Engineering Proteins for Reabsorption in the Renal Proximal Tubule

用于肾近端小管重吸收的工程蛋白

• 批准号: 1714588
• 负责人: Matthew Lazzara
• 金额: $ 9.42万
• 依托单位: University of Virginia Main Campus
• 依托单位国家: 美国
• 项目类别: Standard Grant
• 财政年份: 2016
• 资助国家: 美国
• 起止时间: 2016-09-01 至 2019-08-31
• 项目状态: 已结题
• 来源: https://www.nsf.gov/awardsearch/showAward?AWD_ID=1714588&HistoricalAwards=false
• 关键词: Engineering; Proteins; Reabsorption; Renal; Proximal

1264807Lazzara, Matthew J. The clearance of proteins from plasma by the kidneys constitutes one of the most significant pathways leading to reduced bioavailability of protein-based therapeutics. The loss of such proteins via the renal system is greatest for proteins which are not efficiently retained by the filtration apparatus of the glomerular capillary wall and which are not efficiently reabsorbed from the primary urine within the proximal tubule. While some protein-based therapeutics have been engineered for reduced renal clearance by covalent modification or fusion to bulky inert proteins, such modifications may alter therapeutic availability to intended target tissues.
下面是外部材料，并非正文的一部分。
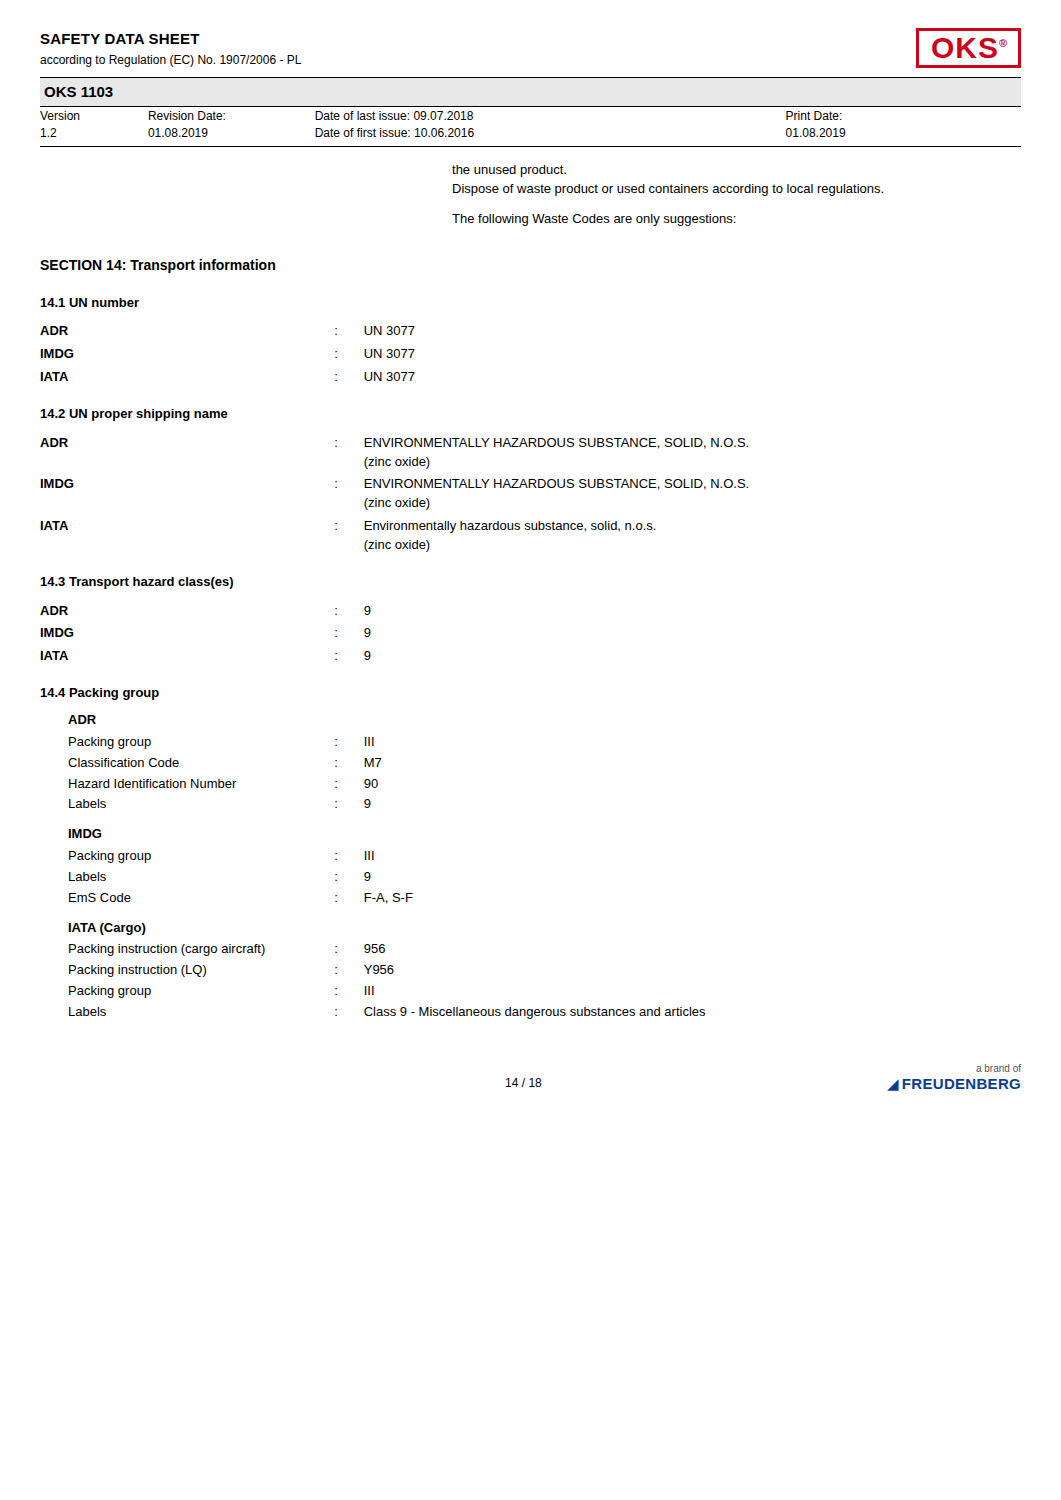SAFETY DATA SHEET
according to Regulation (EC) No. 1907/2006 - PL
OKS®
OKS 1103
| Version 1.2 | Revision Date: 01.08.2019 | Date of last issue: 09.07.2018 Date of first issue: 10.06.2016 | Print Date: 01.08.2019 |
the unused product.
Dispose of waste product or used containers according to local regulations.
The following Waste Codes are only suggestions:
SECTION 14: Transport information
14.1 UN number
| ADR | : | UN 3077 |
| IMDG | : | UN 3077 |
| IATA | : | UN 3077 |
14.2 UN proper shipping name
| ADR | : | ENVIRONMENTALLY HAZARDOUS SUBSTANCE, SOLID, N.O.S. (zinc oxide) |
| IMDG | : | ENVIRONMENTALLY HAZARDOUS SUBSTANCE, SOLID, N.O.S. (zinc oxide) |
| IATA | : | Environmentally hazardous substance, solid, n.o.s. (zinc oxide) |
14.3 Transport hazard class(es)
| ADR | : | 9 |
| IMDG | : | 9 |
| IATA | : | 9 |
14.4 Packing group
ADR
| Packing group | : | III |
| Classification Code | : | M7 |
| Hazard Identification Number | : | 90 |
| Labels | : | 9 |
IMDG
| Packing group | : | III |
| Labels | : | 9 |
| EmS Code | : | F-A, S-F |
IATA (Cargo)
| Packing instruction (cargo aircraft) | : | 956 |
| Packing instruction (LQ) | : | Y956 |
| Packing group | : | III |
| Labels | : | Class 9 - Miscellaneous dangerous substances and articles |
14 / 18
a brand of
◢FREUDENBERG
The investigators propose to identify minimal epitopes within albumin that trigger the efficient proximal tubule reabsorption of this abundant plasma protein through cognate transport receptors expressed in the proximal epithelium and to use this information to engineer generic peptides that can be fused to any therapeutic protein to reduce its renal clearance by causing its intact reabsorption. The experimental aims will leverage tools within the investigators? laboratories to engineer proteins, analyze protein interactions with cells and receptors, and measure intracellular protein trafficking processes. The computational aim will leverage mass transport and kinetic modeling approaches to create a quantitative framework for predicting how changes to protein binding and endocytosis will improve therapeutic bioavailability and how to optimally engineer proteins. In addition, this project will have broader impact through integrated educational programs in which the science behind the research objectives will be disseminated to students and teachers in multiple educational settings.Protein-based therapeutics are becoming increasingly common due to their exquisite biological functions and specificities. The investigators? work will have broad implications for enhancing therapeutic protein efficacy. Indeed, the successful engineering of the intact reabsorption of model proteins will enable the application of this technology to any protein-based therapeutic and create a fundamentally new modularity for protein-based drugs. This has potential for tremendous societal impact through enhancement of therapeutic efficacy and patient treatment regimens, as well as reduction in the financial burden associated with production and administration of protein-based drugs.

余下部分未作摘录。